Oosthuizen put on a Boston clinic

NORTON, Mass. -- A long time ago, David Duval said playing in a tournament with Tiger Woods was a pretty straightforward task because you knew in order to beat him, you had to make birdies. And that's been true for close to 20 years.

Woods was always the pacesetter and the front-runner. To keep up with him you had to capitalize on every opportunity to make birdies. As a player, you watched what he was doing to know what you needed to do to stay near the lead.

On Sunday, Woods and Rory McIlroy were supposed to be the pacesetters in the third round of the Deutsche Bank Championship, but Louis Oosthuizen made them and the rest of field look like they were running at a snail's pace as he started his round with birdies at eight of the first 10 holes.

Playing in the final pairing with McIlroy, the 29-year-old South African stole the show at TPC Boston with an 8-under-par 63 that included a tournament-record 29 on the front nine as well as seven consecutive birdies.

Heading into a final round on Labor Day, Oosthuizen is 19-under with a 3-shot lead over McIlroy, who had a 67 on Sunday.

"Yeah, obviously the start anyone would dream of on that front nine," Oosthuizen said. "I made everything, so you get those days where you just look at a putt and you hole it.

"Once I started getting birdies, making putts, I started going at the pins because my swing felt great, and after 10 holes being 8-under, you always think about getting it to 59. But I think it would have been really tough playing tomorrow shooting in the 50s today. So I'm very happy with my 8-under today."

Remember, Oosthuizen is the same guy who won the 2010 Open Championship by 7 shots at St. Andrews. He's the man who had a double-eagle at the second hole in the final round of the Masters in April, where he lost in a playoff to Bubba Watson. So it's not surprising to see him raise his game to a high level against the best players in the world in the pressure of his first FedEx Cup playoffs.

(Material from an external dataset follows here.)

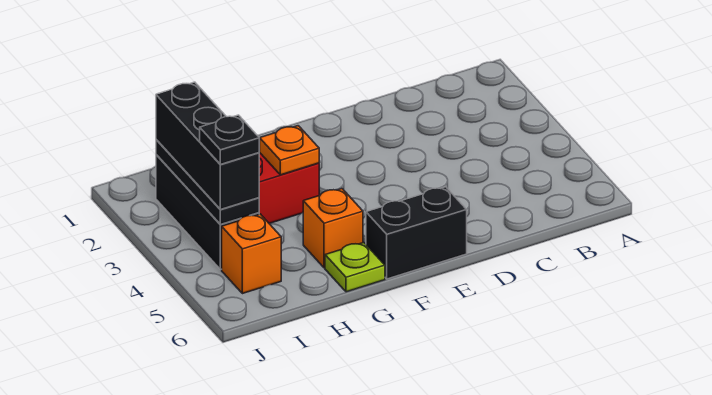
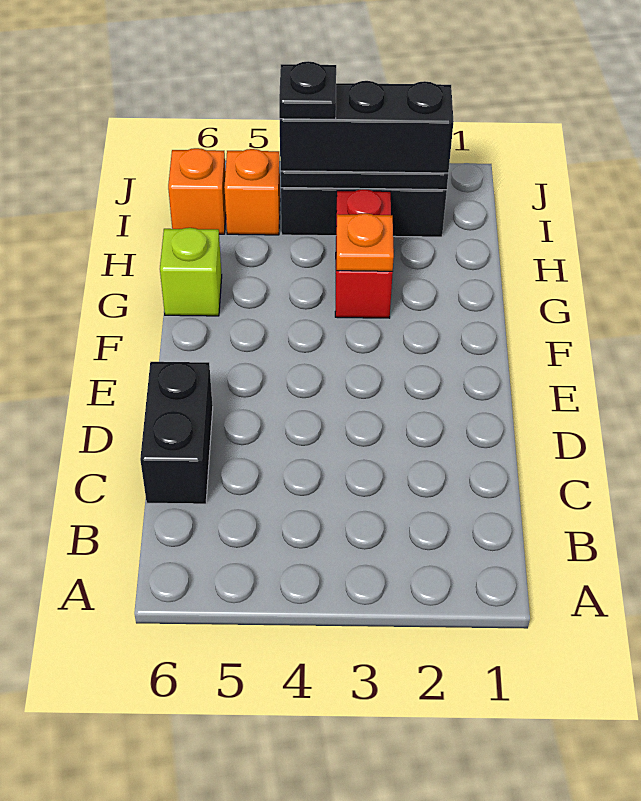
black 1x2 brick [366,187,467,279] -> black 1x2 brick moved to [140,362,213,504]
orange 1x1 brick [303,189,363,268] -> orange 1x1 brick moved to [168,148,226,234]
lime 1x1 plate [325,243,385,292] -> lime 1x1 brick [160,228,222,316]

What will be interesting now is to see how well Oosthuizen handles the lead on Monday with the likes of McIlroy, Dustin Johnson and Woods trying to chase him down.

At the beginning of the third round, the way was clear for McIlroy and Woods to meet in the final pairing on Monday afternoon. We'll have to wait at least another week for two of the game's biggest stars to play head-to-head on the last day of a tournament. But in the meantime, we get to see how they will do as chasers in these playoffs.

On Sunday, Tiger didn't succumb to the third-round doldrums that have characterized some of his recent play. He had a respectable 68 that leaves him tied for third at 13 under and 6 shots off the lead. Woods was feeling hopeful about his chances on Monday.

"It won't surprise me if somebody shoots 8 or 9 under par tomorrow because of where the pin locations are," Tiger said. "It may be early, it may be late, who knows, but hopefully I am one of those guys."

When Tiger won here in 2006, he shot a front-nine 30 in the final round to catch and beat Vijay Singh. Woods has only 23 comeback wins after 54 holes in 74 PGA Tour victories. Earlier this year, he came from 4 strokes back heading into the final round to win the Memorial and a shot back at the AT&T National.

Early Sunday afternoon it looked like McIlroy was going to be the man that Woods and others would be trying to catch. But after 10 holes, McIlroy was 6 shots behind Oosthuizen.

"I was delighted when I got the honor back on the 12th tee, but it was great to watch," McIlroy said of Oosthuizen's birdie binge. "Louis is the sort of player that can do that. He's very explosive, and he didn't really put a foot wrong today."

On Easter night, I was in the Augusta National clubhouse when Oosthuizen came in after losing that playoff to Watson. He didn't look dejected or downbeat. When he could have asked for hugs, he tried to console his family, friends and fellow countryman, Charl Schwartzel, who won the previous year's green jacket.

Oosthuizen said Sunday night that he had a new level of confidence in his game. He knew his win at St. Andrews wasn't a fluke, and that he had the ability now to win multiple majors.

On Labor Day, he'll have the opportunity to show that he can beat a couple of major champions in a very important tournament. He will play with McIlroy again in the final pairing, and have Tiger and Dustin Johnson in the penultimate group.

These players know what they need to do to run down Oosthuizen.

Tiger hasn't been in this position often in his career. He's always shot low scores when it counted the most, but nearly always on his terms, when no one else could do it as consistently or with as much drama. On Monday, he'll need to come out quickly with a bogey-free card full of birdies and even an eagle or two at the par 5s.

Pars won't get it done.

The 14-time major winner now has that same very straightforward task that he set down for others during his prime, to make birdies -- continuously.

Based on the way Oosthuizen played on Sunday, he is likely to match Woods and all comers with his own great shots and birdies.

With their hard work, all these players will certainly do justice to the spirit of Labor Day.